All of the data must be output without alteration.

== TASK MATERIAL

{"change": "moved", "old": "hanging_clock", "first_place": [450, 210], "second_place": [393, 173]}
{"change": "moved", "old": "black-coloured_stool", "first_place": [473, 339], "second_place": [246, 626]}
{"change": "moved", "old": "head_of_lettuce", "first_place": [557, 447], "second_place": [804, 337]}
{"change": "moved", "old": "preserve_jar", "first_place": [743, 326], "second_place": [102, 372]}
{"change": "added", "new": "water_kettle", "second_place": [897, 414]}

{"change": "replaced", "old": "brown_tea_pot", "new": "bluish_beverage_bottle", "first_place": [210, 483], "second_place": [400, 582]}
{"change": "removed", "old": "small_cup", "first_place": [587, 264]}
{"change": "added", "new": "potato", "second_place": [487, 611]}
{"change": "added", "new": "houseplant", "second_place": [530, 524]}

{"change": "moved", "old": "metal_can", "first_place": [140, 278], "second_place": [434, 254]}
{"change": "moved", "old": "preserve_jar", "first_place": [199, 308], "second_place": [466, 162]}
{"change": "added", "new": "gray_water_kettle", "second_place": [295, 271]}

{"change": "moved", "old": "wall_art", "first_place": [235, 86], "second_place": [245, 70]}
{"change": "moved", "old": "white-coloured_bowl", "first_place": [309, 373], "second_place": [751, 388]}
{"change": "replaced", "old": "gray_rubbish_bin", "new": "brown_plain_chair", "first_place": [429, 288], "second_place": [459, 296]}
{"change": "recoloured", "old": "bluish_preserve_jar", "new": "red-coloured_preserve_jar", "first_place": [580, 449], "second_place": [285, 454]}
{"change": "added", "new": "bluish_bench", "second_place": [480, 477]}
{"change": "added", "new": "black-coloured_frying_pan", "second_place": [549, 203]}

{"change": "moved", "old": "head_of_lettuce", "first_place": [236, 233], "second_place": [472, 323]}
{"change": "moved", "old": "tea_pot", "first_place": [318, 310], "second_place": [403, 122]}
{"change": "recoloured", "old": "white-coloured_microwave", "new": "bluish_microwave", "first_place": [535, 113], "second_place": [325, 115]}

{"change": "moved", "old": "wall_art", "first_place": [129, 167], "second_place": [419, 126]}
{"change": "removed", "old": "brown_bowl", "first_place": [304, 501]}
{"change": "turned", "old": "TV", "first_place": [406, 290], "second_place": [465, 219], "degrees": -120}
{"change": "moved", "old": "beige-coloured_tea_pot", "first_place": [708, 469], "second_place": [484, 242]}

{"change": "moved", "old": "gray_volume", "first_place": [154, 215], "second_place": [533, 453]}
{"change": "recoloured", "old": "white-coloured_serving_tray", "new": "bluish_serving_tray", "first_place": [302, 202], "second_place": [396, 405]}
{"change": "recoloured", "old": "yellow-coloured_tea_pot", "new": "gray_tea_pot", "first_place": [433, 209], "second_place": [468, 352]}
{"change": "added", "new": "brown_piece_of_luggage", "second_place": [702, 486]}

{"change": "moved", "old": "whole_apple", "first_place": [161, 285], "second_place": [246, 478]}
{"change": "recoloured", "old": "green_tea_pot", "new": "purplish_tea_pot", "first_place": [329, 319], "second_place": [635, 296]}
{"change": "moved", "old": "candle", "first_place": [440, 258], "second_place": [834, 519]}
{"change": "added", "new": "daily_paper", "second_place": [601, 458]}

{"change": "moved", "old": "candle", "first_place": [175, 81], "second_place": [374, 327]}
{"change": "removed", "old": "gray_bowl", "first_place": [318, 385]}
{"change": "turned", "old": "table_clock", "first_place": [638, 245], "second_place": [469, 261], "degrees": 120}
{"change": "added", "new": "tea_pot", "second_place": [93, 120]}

====

> RESPONSE TO THE TASK:
{"change": "moved", "old": "hanging_clock", "first_place": [450, 210], "second_place": [393, 173]}
{"change": "moved", "old": "black-coloured_stool", "first_place": [473, 339], "second_place": [246, 626]}
{"change": "moved", "old": "head_of_lettuce", "first_place": [557, 447], "second_place": [804, 337]}
{"change": "moved", "old": "preserve_jar", "first_place": [743, 326], "second_place": [102, 372]}
{"change": "added", "new": "water_kettle", "second_place": [897, 414]}

{"change": "replaced", "old": "brown_tea_pot", "new": "bluish_beverage_bottle", "first_place": [210, 483], "second_place": [400, 582]}
{"change": "removed", "old": "small_cup", "first_place": [587, 264]}
{"change": "added", "new": "potato", "second_place": [487, 611]}
{"change": "added", "new": "houseplant", "second_place": [530, 524]}

{"change": "moved", "old": "metal_can", "first_place": [140, 278], "second_place": [434, 254]}
{"change": "moved", "old": "preserve_jar", "first_place": [199, 308], "second_place": [466, 162]}
{"change": "added", "new": "gray_water_kettle", "second_place": [295, 271]}

{"change": "moved", "old": "wall_art", "first_place": [235, 86], "second_place": [245, 70]}
{"change": "moved", "old": "white-coloured_bowl", "first_place": [309, 373], "second_place": [751, 388]}
{"change": "replaced", "old": "gray_rubbish_bin", "new": "brown_plain_chair", "first_place": [429, 288], "second_place": [459, 296]}
{"change": "recoloured", "old": "bluish_preserve_jar", "new": "red-coloured_preserve_jar", "first_place": [580, 449], "second_place": [285, 454]}
{"change": "added", "new": "bluish_bench", "second_place": [480, 477]}
{"change": "added", "new": "black-coloured_frying_pan", "second_place": [549, 203]}

{"change": "moved", "old": "head_of_lettuce", "first_place": [236, 233], "second_place": [472, 323]}
{"change": "moved", "old": "tea_pot", "first_place": [318, 310], "second_place": [403, 122]}
{"change": "recoloured", "old": "white-coloured_microwave", "new": "bluish_microwave", "first_place": [535, 113], "second_place": [325, 115]}

{"change": "moved", "old": "wall_art", "first_place": [129, 167], "second_place": [419, 126]}
{"change": "removed", "old": "brown_bowl", "first_place": [304, 501]}
{"change": "turned", "old": "TV", "first_place": [406, 290], "second_place": [465, 219], "degrees": -120}
{"change": "moved", "old": "beige-coloured_tea_pot", "first_place": [708, 469], "second_place": [484, 242]}

{"change": "moved", "old": "gray_volume", "first_place": [154, 215], "second_place": [533, 453]}
{"change": "recoloured", "old": "white-coloured_serving_tray", "new": "bluish_serving_tray", "first_place": [302, 202], "second_place": [396, 405]}
{"change": "recoloured", "old": "yellow-coloured_tea_pot", "new": "gray_tea_pot", "first_place": [433, 209], "second_place": [468, 352]}
{"change": "added", "new": "brown_piece_of_luggage", "second_place": [702, 486]}

{"change": "moved", "old": "whole_apple", "first_place": [161, 285], "second_place": [246, 478]}
{"change": "recoloured", "old": "green_tea_pot", "new": "purplish_tea_pot", "first_place": [329, 319], "second_place": [635, 296]}
{"change": "moved", "old": "candle", "first_place": [440, 258], "second_place": [834, 519]}
{"change": "added", "new": "daily_paper", "second_place": [601, 458]}

{"change": "moved", "old": "candle", "first_place": [175, 81], "second_place": [374, 327]}
{"change": "removed", "old": "gray_bowl", "first_place": [318, 385]}
{"change": "turned", "old": "table_clock", "first_place": [638, 245], "second_place": [469, 261], "degrees": 120}
{"change": "added", "new": "tea_pot", "second_place": [93, 120]}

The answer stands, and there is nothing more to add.